(Source records)
┌────────
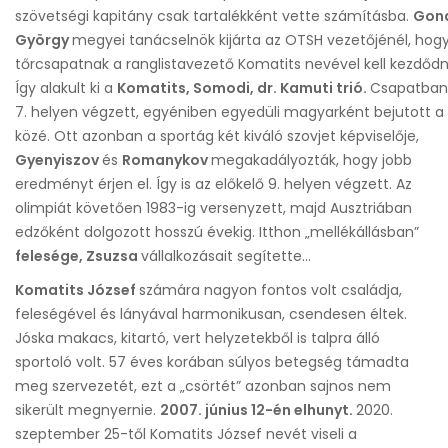
szövetségi kapitány csak tartalékként vette számításba.
Gon
György
megyei tanácselnök kijárta az OTSH vezetőjénél, hog
tőrcsapatnak a ranglistavezető Komatits nevével kell kezdődn
Így alakult ki a
Komatits, Somodi, dr. Kamuti trió.
Csapatban
7. helyen végzett, egyéniben egyedüli magyarként bejutott a 
közé. Ott azonban a sportág két kiváló szovjet képviselője,
Gyenyiszov
és
Romanykov
megakadályozták, hogy jobb
eredményt érjen el. Így is az előkelő 9. helyen végzett. Az
olimpiát követően 1983-ig versenyzett, majd Ausztriában
edzőként dolgozott hosszú évekig. Itthon „mellékállásban”
felesége, Zsuzsa
vállalkozásait segítette...
Komatits József
számára nagyon fontos volt családja,
feleségével és lányával harmonikusan, csendesen éltek.
Jóska makacs, kitartó, vert helyzetekből is talpra álló
sportoló volt. 57 éves korában súlyos betegség támadta
meg szervezetét, ezt a „csörtét” azonban sajnos nem
sikerült megnyernie.
2007. június 12-én elhunyt.
2020.
szeptember 25-től Komatits József nevét viseli a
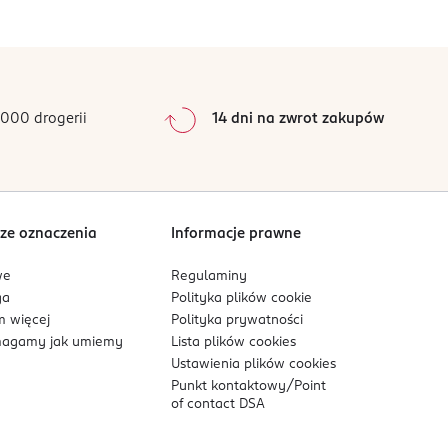
0
%
0
%
0
%
0
%
000 drogerii
14 dni na zwrot zakupów
0
%
Sortowanie wg
data: od najnowszej
ze oznaczenia
Informacje prawne
we
Regulaminy
ga
Polityka plików
cookie
 więcej
Polityka prywatności
agamy jak umiemy
Lista plików
cookies
Ustawienia plików
cookies
Punkt kontaktowy/
Point
of contact DSA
└────────
--- EXERCISE INSTRUCTIONS ---
Only lines of the data holding the word "azonban" go in the answer. Please copy each of them.

--- WRITTEN SOLUTION ---
közé. Ott azonban a sportág két kiváló szovjet képviselője,
meg szervezetét, ezt a „csörtét” azonban sajnos nem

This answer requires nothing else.